[Images with bounding boxes]
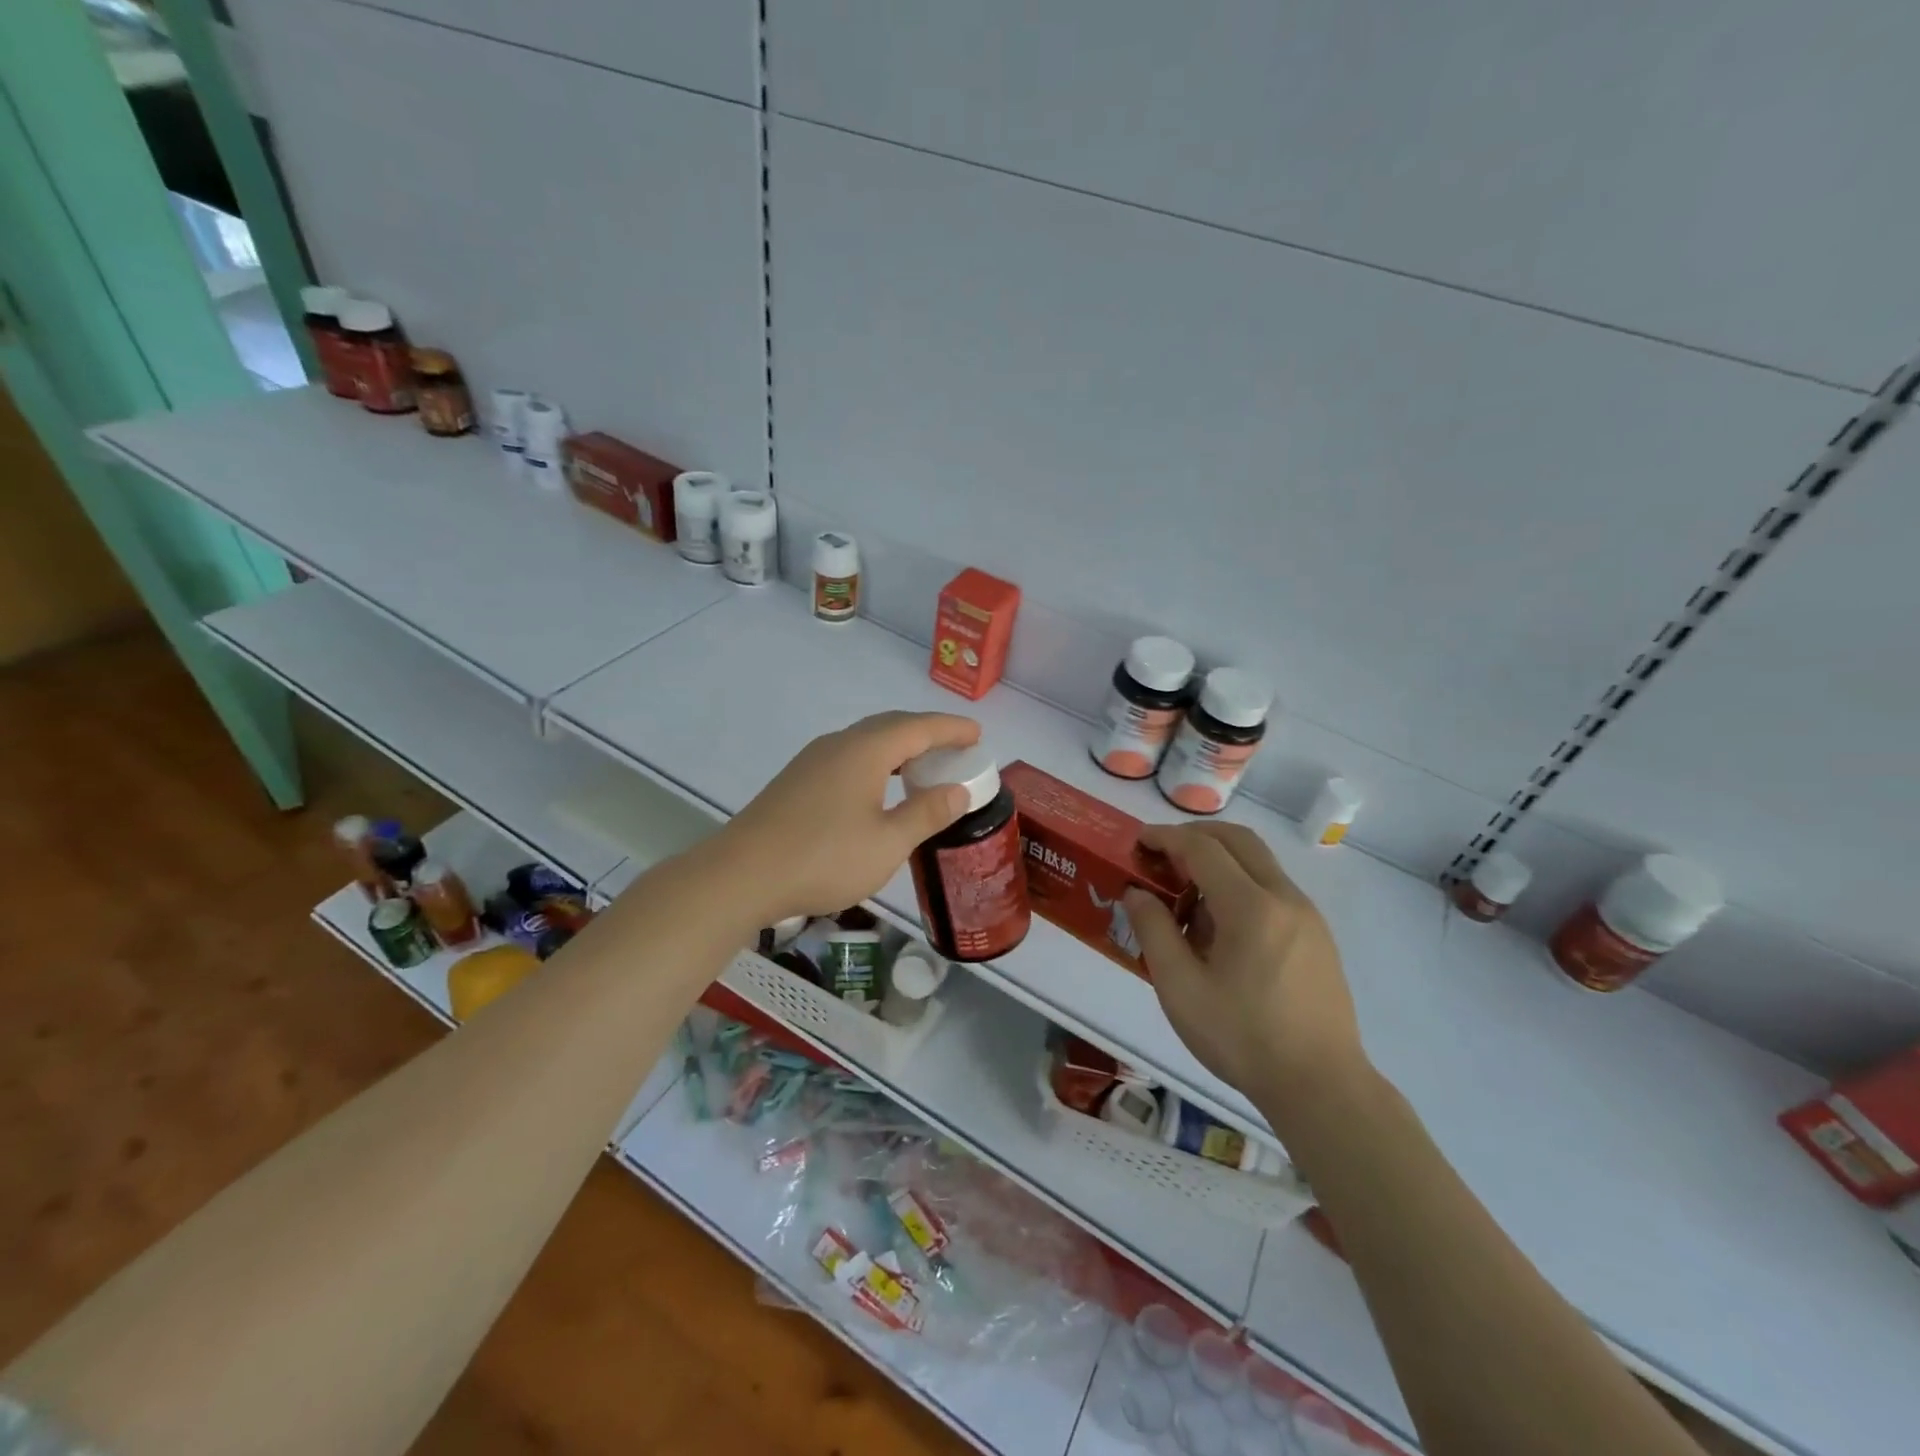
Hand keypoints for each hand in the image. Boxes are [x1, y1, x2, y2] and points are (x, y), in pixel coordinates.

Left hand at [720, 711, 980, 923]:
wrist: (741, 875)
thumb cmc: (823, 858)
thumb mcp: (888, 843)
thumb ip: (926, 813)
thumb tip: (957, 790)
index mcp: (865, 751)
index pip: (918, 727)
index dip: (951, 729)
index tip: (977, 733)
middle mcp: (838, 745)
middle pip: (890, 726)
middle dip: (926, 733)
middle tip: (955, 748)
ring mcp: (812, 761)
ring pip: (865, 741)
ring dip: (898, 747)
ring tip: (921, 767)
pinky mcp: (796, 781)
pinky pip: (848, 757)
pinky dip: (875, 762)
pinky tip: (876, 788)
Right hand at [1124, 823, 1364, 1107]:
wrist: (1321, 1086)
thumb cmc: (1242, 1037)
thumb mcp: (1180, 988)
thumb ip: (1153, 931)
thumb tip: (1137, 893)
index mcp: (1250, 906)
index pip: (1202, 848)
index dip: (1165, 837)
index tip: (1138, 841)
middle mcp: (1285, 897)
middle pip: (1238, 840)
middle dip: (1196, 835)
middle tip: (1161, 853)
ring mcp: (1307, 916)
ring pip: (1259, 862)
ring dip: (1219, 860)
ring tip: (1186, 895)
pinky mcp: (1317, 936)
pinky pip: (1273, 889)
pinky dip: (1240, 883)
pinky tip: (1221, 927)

__WHAT THIS TASK INVOLVES__. Would you copy each line of the records that contains "middle"?

__SOLUTION TO THIS EXERCISE__.
middle mcp: (838, 745)
middle pip: (890, 726)
middle dip: (926, 733)
middle tip: (955, 748)
middle mcp: (1285, 897)
middle pip: (1238, 840)
middle dip: (1196, 835)
middle tip: (1161, 853)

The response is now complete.